Science:Math Exam Resources/Courses/MATH152/April 2010/Question A 15

Eigenvalues are the zeros of characteristic polynomial

${\displaystyle \displaystyle \mathrm {det} (A-\lambda I)}$

where I is the identity matrix.

It is sometimes faster to use the fact that the sum and product of the eigenvalues equals the trace and determinant of the matrix, respectively.

We calculate the characteristic polynomial.

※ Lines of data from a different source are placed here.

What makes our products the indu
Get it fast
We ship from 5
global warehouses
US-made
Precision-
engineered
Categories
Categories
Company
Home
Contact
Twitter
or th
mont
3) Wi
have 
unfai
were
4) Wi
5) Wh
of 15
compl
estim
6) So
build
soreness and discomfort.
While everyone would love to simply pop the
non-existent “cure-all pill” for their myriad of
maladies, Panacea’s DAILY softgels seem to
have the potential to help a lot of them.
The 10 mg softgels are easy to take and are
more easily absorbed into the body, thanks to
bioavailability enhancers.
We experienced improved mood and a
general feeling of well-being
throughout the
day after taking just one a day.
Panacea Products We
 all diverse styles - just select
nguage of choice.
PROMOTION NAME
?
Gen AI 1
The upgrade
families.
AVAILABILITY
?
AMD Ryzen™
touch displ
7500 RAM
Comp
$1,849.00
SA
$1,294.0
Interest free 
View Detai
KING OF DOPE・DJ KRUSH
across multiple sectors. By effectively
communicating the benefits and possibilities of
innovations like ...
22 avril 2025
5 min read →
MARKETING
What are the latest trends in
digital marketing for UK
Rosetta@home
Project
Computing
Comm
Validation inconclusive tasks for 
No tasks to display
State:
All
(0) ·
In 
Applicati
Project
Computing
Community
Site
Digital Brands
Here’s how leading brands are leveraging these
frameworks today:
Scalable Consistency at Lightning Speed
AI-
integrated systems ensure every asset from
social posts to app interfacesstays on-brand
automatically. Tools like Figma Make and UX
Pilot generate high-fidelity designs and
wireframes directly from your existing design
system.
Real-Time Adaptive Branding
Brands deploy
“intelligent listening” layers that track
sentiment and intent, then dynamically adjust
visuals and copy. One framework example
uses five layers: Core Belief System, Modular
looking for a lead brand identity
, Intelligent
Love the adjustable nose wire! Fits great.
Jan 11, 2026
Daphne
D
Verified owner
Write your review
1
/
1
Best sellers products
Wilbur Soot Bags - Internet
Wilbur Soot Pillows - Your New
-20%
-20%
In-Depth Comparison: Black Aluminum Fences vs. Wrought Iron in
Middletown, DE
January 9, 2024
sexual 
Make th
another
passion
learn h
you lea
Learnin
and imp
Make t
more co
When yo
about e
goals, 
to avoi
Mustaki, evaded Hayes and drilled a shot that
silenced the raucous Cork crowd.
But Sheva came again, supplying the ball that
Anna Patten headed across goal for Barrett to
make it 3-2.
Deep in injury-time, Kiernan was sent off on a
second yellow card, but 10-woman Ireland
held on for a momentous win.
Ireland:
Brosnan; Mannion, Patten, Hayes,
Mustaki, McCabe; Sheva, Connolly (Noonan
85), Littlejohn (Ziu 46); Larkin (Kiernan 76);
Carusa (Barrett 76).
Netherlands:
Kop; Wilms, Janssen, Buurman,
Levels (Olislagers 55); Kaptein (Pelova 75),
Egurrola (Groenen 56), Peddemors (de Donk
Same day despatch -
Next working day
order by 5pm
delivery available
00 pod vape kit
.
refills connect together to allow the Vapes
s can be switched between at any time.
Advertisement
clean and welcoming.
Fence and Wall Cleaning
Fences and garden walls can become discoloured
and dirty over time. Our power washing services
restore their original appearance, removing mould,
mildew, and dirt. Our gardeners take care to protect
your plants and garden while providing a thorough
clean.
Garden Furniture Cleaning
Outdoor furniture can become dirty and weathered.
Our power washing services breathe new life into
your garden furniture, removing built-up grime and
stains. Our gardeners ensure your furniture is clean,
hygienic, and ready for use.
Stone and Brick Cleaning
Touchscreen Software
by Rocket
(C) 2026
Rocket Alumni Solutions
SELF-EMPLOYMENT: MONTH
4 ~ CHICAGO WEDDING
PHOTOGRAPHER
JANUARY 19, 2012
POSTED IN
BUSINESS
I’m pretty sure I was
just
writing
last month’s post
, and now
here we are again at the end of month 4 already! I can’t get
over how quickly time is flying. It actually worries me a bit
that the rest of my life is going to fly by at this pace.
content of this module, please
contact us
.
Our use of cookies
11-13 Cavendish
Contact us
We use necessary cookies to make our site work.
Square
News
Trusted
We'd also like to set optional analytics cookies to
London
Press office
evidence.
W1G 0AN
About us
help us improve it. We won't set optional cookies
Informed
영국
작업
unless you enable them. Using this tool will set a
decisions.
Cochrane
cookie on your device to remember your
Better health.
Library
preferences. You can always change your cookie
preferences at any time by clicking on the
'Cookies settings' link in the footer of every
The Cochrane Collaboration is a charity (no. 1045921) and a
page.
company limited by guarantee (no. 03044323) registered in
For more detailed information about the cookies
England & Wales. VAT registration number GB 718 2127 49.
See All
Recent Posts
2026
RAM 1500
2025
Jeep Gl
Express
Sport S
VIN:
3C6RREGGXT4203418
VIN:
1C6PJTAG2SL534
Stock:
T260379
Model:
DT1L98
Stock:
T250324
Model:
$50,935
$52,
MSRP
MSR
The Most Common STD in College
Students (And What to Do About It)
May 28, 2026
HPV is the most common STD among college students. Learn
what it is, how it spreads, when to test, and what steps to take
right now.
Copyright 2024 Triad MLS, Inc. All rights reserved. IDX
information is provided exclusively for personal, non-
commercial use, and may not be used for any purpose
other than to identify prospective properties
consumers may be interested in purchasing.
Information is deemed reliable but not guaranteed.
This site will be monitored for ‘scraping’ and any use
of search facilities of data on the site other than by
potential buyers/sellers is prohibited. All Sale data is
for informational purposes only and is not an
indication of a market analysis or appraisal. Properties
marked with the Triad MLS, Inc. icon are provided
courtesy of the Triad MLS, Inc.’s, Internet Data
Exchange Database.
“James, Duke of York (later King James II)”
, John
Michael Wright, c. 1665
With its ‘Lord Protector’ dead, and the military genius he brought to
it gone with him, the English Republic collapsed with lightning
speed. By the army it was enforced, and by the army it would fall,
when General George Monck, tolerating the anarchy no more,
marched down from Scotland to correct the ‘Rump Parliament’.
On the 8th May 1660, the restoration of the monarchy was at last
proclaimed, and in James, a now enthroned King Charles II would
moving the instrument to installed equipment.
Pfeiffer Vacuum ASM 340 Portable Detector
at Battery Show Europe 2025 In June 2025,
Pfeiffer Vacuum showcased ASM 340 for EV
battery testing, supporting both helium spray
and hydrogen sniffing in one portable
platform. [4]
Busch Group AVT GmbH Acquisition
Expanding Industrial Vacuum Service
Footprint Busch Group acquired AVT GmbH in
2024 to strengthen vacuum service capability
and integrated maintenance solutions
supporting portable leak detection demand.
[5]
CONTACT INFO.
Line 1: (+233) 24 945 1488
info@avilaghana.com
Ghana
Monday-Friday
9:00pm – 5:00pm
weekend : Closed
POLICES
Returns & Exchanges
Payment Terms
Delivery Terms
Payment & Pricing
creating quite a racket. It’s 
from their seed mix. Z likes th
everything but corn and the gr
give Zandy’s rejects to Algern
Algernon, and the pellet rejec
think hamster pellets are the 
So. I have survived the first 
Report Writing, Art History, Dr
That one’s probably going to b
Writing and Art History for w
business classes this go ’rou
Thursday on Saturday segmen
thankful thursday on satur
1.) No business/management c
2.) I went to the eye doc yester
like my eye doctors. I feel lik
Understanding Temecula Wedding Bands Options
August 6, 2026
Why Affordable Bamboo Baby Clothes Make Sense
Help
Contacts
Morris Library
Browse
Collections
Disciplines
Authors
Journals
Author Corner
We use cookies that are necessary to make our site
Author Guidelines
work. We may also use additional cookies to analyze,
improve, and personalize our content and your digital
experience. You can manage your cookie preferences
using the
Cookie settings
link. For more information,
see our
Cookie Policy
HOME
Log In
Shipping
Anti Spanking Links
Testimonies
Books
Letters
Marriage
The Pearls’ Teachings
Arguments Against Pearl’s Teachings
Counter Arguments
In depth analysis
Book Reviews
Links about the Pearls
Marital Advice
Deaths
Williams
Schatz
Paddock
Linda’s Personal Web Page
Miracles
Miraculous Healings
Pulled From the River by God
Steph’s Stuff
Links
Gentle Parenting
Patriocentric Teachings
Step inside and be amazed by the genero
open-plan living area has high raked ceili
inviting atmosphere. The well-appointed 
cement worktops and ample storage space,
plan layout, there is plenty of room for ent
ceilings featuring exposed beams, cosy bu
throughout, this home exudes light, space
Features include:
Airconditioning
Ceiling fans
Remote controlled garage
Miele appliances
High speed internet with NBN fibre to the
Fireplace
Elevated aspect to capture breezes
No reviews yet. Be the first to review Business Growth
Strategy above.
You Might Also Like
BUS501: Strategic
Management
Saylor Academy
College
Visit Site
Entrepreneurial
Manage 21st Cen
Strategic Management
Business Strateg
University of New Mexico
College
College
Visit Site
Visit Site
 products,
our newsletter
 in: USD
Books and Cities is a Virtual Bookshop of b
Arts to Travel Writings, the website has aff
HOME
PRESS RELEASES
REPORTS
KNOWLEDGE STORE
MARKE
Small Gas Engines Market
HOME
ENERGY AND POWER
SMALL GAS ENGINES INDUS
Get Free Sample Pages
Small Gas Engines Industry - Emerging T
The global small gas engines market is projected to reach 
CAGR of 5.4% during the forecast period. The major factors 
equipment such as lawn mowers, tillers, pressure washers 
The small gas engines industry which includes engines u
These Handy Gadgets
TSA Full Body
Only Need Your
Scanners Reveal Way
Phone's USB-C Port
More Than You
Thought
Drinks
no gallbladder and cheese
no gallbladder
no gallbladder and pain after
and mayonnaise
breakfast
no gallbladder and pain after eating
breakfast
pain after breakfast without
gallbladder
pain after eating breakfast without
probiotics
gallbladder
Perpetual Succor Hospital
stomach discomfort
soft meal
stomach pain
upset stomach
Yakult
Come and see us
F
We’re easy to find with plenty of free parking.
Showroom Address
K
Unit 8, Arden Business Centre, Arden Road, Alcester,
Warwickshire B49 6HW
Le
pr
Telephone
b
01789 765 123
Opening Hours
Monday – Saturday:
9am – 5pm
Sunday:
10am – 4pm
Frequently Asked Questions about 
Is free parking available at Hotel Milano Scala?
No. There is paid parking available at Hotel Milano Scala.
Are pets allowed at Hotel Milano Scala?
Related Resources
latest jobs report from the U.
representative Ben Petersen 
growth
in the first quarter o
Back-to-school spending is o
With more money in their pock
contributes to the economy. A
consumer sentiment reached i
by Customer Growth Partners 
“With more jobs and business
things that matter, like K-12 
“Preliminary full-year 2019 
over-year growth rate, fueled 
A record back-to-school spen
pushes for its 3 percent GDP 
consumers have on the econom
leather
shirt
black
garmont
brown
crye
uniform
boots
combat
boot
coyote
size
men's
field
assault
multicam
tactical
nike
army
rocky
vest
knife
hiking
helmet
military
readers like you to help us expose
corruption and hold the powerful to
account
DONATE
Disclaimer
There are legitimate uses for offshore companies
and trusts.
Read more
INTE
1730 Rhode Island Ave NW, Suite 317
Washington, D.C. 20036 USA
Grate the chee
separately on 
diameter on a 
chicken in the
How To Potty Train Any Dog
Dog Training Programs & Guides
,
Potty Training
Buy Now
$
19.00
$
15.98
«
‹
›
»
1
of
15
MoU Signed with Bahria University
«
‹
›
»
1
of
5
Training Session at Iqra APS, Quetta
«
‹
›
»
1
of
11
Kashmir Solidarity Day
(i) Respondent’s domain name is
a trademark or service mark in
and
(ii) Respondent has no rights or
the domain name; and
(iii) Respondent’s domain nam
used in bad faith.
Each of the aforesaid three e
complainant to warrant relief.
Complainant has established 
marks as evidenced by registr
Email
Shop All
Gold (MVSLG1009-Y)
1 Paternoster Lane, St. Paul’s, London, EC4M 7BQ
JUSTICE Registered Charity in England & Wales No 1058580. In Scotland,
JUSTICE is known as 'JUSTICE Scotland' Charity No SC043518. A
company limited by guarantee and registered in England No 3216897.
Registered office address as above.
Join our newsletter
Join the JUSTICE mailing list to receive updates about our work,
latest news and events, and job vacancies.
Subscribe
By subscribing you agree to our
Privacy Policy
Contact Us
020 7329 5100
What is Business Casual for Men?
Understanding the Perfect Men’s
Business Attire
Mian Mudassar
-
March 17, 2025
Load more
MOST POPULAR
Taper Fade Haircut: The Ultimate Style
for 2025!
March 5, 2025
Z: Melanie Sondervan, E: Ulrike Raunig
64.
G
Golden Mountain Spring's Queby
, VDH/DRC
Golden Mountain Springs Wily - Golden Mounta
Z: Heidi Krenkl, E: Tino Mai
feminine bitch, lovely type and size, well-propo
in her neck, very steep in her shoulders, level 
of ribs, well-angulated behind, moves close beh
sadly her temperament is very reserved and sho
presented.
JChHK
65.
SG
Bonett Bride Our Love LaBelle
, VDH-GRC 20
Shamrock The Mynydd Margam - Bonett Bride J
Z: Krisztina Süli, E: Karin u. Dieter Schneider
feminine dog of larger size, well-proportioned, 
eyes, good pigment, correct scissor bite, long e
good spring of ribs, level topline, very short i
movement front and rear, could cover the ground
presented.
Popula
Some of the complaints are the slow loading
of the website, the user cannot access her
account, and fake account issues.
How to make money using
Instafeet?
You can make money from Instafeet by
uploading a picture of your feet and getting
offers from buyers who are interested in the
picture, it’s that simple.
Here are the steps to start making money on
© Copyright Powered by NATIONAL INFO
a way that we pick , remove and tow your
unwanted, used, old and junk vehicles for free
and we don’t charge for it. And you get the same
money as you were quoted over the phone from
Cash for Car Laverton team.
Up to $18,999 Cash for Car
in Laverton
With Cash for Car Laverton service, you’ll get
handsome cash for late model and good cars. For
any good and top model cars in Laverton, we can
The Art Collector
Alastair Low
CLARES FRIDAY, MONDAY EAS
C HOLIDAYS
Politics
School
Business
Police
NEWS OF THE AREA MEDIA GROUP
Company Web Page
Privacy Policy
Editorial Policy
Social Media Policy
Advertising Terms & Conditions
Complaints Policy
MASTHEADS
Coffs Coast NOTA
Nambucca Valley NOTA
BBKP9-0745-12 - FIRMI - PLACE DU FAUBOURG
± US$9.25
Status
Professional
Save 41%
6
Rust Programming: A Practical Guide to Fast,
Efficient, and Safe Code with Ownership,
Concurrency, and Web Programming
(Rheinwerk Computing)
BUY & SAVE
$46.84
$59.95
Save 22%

${\displaystyle {\begin{aligned}p(\lambda )&=\mathrm {det} (A-\lambda I)\\&=\mathrm {det} \left(\left[{\begin{array}{cc}3-\lambda &1\\1&3-\lambda \end{array}}\right]\right)\\&=(3-\lambda )^{2}-1=\lambda ^{2}-6\lambda +8\end{aligned}}}$

Setting ${\displaystyle p(\lambda )=0}$ we obtain

${\displaystyle \displaystyle \lambda ={\frac {6\pm {\sqrt {6^{2}-4(1)(8)}}}{2}}={\frac {6\pm 2}{2}}}$

Therefore the eigenvalues are ${\displaystyle \lambda =2}$ and ${\displaystyle \lambda =4}$.

Using Hint 2 we can set up the following two equations:

${\displaystyle {\begin{aligned}\mathrm {trace} (A)=6&=\lambda _{1}+\lambda _{2}\\\mathrm {det} (A)=8&=\lambda _{1}\lambda _{2}\end{aligned}}}$

From here we quickly see the solutions ${\displaystyle \lambda =2}$ and ${\displaystyle \lambda =4}$.